Rank | Team | Adj. Win % |
---|---|---|
1 | Denver | .829 |
2 | Boston | .761 |
3 | Dallas | .735 |
4 | Oklahoma City | .697 |
5 | Golden State | .663 |
6 | Sacramento | .635 |
7 | LA Clippers | .621 |
8 | New Orleans | .591 |
9 | LA Lakers | .574 |
10 | Milwaukee | .572 |
11 | Indiana | .556 |
12 | Philadelphia | .534 |
13 | Phoenix | .533 |
14 | New York | .530 |
15 | San Antonio | .518 |
16 | Chicago | .504 |
17 | Detroit | .488 |
18 | Atlanta | .466 |
19 | Orlando | .456 |
20 | Utah | .434 |
21 | Washington | .416 |
22 | Brooklyn | .393 |
23 | Charlotte | .370 |
24 | Cleveland | .363 |
25 | Miami | .357 |
26 | Minnesota | .321 |
27 | Portland | .315 |
28 | Toronto | .279 |
29 | Memphis | .260 |
30 | Houston | .228 |
I’m using the Colley Matrix iteration process (https://www.colleyrankings.com/method.html)

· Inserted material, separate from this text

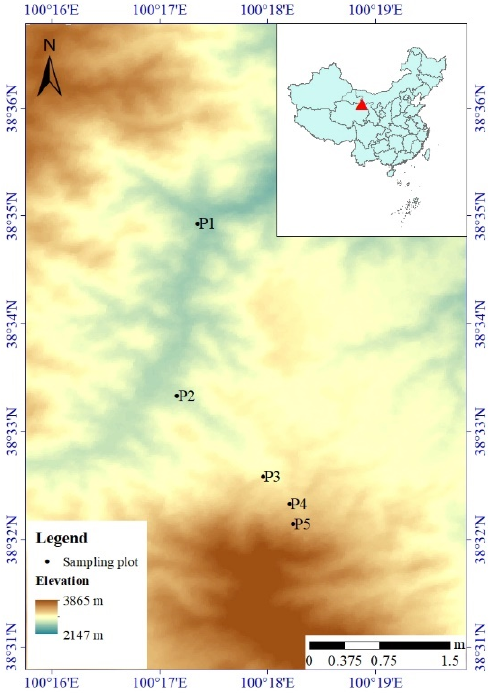
Figure 1. The digital elevation model (DEM) of the study area showing the locations of Qinghai spruce plots. P1 to P5 represent the locations of five plots at elevations of 2500 m, 2700 m, 2900 m, 3100 m and 3300 m, respectively.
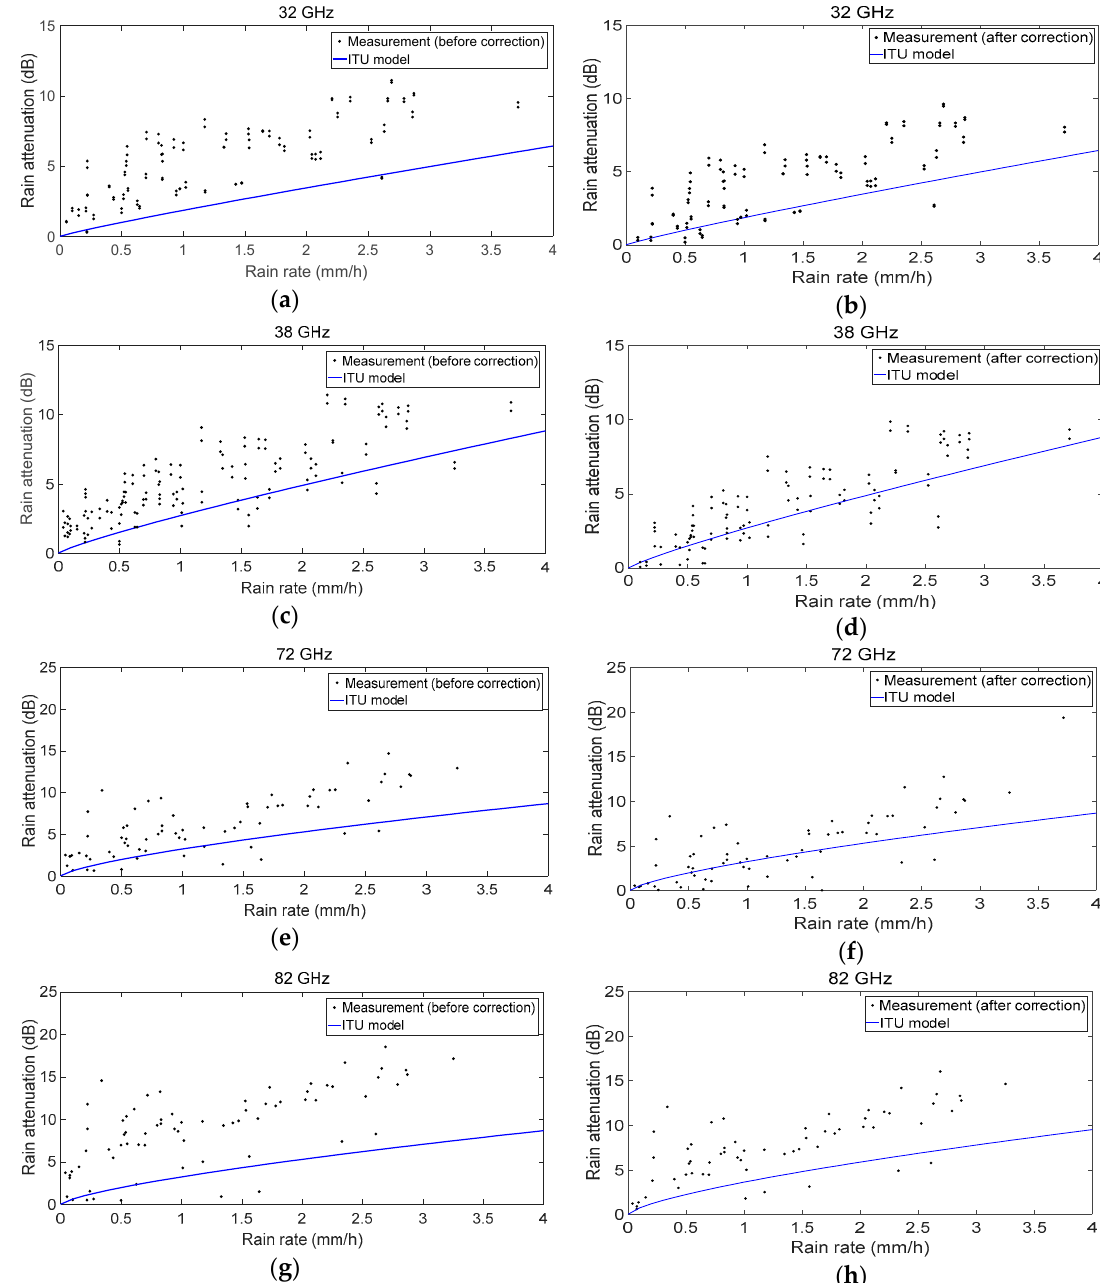
Figure 7. Rain attenuation statistics from the measurement before correction and after correction in comparison with the calculated rain attenuation, using the ITU model from Equation (9) for different frequencies: ( a )-( b ) 32 GHz; ( c )-( d ) 38 GHz; ( e )-( f ) 72 GHz; ( g )-( h ) 82 GHz.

To summarize, you take the win percentage of every team and correct it against the win percentage of their opponents. Then you have a new win percentage. And I repeat that process until the correction factor is below .001. Essentially this is what I would expect the win percentages to be if the teams played an average team every game.